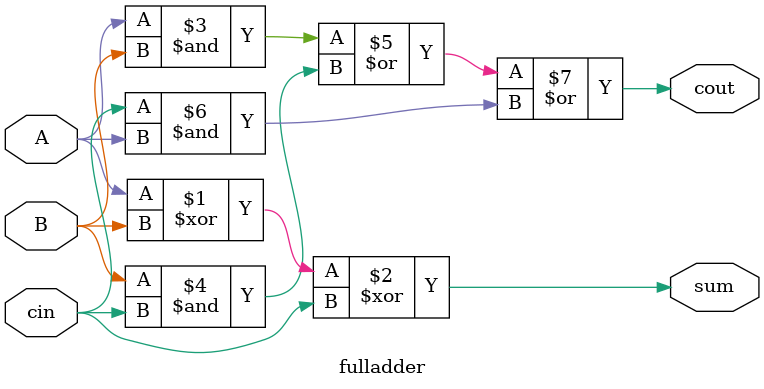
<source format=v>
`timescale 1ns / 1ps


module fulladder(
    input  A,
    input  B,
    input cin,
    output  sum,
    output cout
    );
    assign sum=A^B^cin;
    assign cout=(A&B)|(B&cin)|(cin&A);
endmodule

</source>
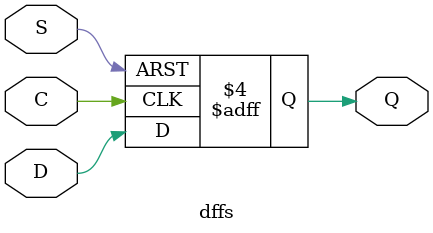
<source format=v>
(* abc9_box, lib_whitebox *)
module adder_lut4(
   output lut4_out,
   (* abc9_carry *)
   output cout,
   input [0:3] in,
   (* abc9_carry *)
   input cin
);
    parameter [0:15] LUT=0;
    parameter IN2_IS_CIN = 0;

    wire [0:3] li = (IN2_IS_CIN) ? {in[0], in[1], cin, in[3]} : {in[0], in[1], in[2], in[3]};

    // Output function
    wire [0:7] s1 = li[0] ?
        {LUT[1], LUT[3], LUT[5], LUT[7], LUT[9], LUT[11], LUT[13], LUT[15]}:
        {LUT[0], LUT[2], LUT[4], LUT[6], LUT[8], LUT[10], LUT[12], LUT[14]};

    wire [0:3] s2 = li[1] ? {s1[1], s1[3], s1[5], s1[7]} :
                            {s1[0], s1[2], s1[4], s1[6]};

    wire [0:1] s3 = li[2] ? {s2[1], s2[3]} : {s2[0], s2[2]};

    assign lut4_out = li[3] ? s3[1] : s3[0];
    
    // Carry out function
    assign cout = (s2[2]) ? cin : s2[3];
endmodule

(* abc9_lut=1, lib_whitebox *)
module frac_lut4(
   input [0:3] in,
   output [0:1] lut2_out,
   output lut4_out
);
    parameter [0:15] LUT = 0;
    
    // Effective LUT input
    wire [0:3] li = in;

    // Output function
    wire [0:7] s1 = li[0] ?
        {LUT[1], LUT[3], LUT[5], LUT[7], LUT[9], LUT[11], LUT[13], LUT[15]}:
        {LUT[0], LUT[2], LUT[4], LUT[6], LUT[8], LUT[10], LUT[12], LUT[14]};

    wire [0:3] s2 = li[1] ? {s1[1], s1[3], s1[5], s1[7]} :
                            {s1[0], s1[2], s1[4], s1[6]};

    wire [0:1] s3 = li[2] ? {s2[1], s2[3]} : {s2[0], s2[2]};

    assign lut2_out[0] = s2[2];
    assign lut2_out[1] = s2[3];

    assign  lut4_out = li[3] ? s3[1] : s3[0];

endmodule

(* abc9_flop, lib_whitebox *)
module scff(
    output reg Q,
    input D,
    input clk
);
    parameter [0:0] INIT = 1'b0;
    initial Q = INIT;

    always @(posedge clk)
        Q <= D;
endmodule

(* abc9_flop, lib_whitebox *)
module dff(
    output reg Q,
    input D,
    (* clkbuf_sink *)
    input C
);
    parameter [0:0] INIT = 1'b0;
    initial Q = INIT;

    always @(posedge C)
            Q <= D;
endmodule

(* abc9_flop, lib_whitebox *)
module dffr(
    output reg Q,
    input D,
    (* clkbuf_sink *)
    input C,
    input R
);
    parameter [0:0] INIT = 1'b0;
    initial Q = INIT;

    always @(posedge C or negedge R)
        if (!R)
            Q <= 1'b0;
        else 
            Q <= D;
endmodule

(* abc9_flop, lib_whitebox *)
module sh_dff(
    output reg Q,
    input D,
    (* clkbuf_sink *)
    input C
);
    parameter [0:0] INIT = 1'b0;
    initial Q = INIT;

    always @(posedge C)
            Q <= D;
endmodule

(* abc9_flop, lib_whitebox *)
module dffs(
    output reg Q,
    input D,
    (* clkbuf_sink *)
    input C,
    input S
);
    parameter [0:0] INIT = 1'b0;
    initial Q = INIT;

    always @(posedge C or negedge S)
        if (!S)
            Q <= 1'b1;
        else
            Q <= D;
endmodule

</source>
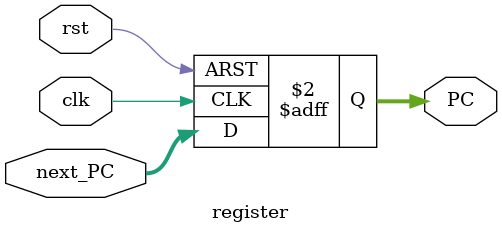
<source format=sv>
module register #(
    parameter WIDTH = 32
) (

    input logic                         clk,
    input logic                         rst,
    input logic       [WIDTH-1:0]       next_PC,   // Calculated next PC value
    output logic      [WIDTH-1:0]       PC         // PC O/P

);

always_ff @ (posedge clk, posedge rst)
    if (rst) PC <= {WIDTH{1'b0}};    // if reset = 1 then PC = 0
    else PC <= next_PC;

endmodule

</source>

- - -

# [TASK STATEMENT]
When you copy the records above, keep every word exact and drop the pictures.

# [TASK RESPONSE]
<source format=v>
`timescale 1ns / 1ps


module fulladder(
    input  A,
    input  B,
    input cin,
    output  sum,
    output cout
    );
    assign sum=A^B^cin;
    assign cout=(A&B)|(B&cin)|(cin&A);
endmodule

</source>
<source format=v>
(* abc9_box, lib_whitebox *)
module adder_lut4(
   output lut4_out,
   (* abc9_carry *)
   output cout,
   input [0:3] in,
   (* abc9_carry *)
   input cin
);
    parameter [0:15] LUT=0;
    parameter IN2_IS_CIN = 0;

    wire [0:3] li = (IN2_IS_CIN) ? {in[0], in[1], cin, in[3]} : {in[0], in[1], in[2], in[3]};

    // Output function
    wire [0:7] s1 = li[0] ?
        {LUT[1], LUT[3], LUT[5], LUT[7], LUT[9], LUT[11], LUT[13], LUT[15]}:
        {LUT[0], LUT[2], LUT[4], LUT[6], LUT[8], LUT[10], LUT[12], LUT[14]};

    wire [0:3] s2 = li[1] ? {s1[1], s1[3], s1[5], s1[7]} :
                            {s1[0], s1[2], s1[4], s1[6]};

    wire [0:1] s3 = li[2] ? {s2[1], s2[3]} : {s2[0], s2[2]};

    assign lut4_out = li[3] ? s3[1] : s3[0];
    
    // Carry out function
    assign cout = (s2[2]) ? cin : s2[3];
endmodule

(* abc9_lut=1, lib_whitebox *)
module frac_lut4(
   input [0:3] in,
   output [0:1] lut2_out,
   output lut4_out
);
    parameter [0:15] LUT = 0;
    
    // Effective LUT input
    wire [0:3] li = in;

    // Output function
    wire [0:7] s1 = li[0] ?
        {LUT[1], LUT[3], LUT[5], LUT[7], LUT[9], LUT[11], LUT[13], LUT[15]}:
        {LUT[0], LUT[2], LUT[4], LUT[6], LUT[8], LUT[10], LUT[12], LUT[14]};

    wire [0:3] s2 = li[1] ? {s1[1], s1[3], s1[5], s1[7]} :
                            {s1[0], s1[2], s1[4], s1[6]};

    wire [0:1] s3 = li[2] ? {s2[1], s2[3]} : {s2[0], s2[2]};

    assign lut2_out[0] = s2[2];
    assign lut2_out[1] = s2[3];

    assign  lut4_out = li[3] ? s3[1] : s3[0];

endmodule

(* abc9_flop, lib_whitebox *)
module scff(
    output reg Q,
    input D,
    input clk
);
    parameter [0:0] INIT = 1'b0;
    initial Q = INIT;

    always @(posedge clk)
        Q <= D;
endmodule

(* abc9_flop, lib_whitebox *)
module dff(
    output reg Q,
    input D,
    (* clkbuf_sink *)
    input C
);
    parameter [0:0] INIT = 1'b0;
    initial Q = INIT;

    always @(posedge C)
            Q <= D;
endmodule

(* abc9_flop, lib_whitebox *)
module dffr(
    output reg Q,
    input D,
    (* clkbuf_sink *)
    input C,
    input R
);
    parameter [0:0] INIT = 1'b0;
    initial Q = INIT;

    always @(posedge C or negedge R)
        if (!R)
            Q <= 1'b0;
        else 
            Q <= D;
endmodule

(* abc9_flop, lib_whitebox *)
module sh_dff(
    output reg Q,
    input D,
    (* clkbuf_sink *)
    input C
);
    parameter [0:0] INIT = 1'b0;
    initial Q = INIT;

    always @(posedge C)
            Q <= D;
endmodule

(* abc9_flop, lib_whitebox *)
module dffs(
    output reg Q,
    input D,
    (* clkbuf_sink *)
    input C,
    input S
);
    parameter [0:0] INIT = 1'b0;
    initial Q = INIT;

    always @(posedge C or negedge S)
        if (!S)
            Q <= 1'b1;
        else
            Q <= D;
endmodule

</source>
<source format=sv>
module register #(
    parameter WIDTH = 32
) (

    input logic                         clk,
    input logic                         rst,
    input logic       [WIDTH-1:0]       next_PC,   // Calculated next PC value
    output logic      [WIDTH-1:0]       PC         // PC O/P

);

always_ff @ (posedge clk, posedge rst)
    if (rst) PC <= {WIDTH{1'b0}};    // if reset = 1 then PC = 0
    else PC <= next_PC;

endmodule

</source>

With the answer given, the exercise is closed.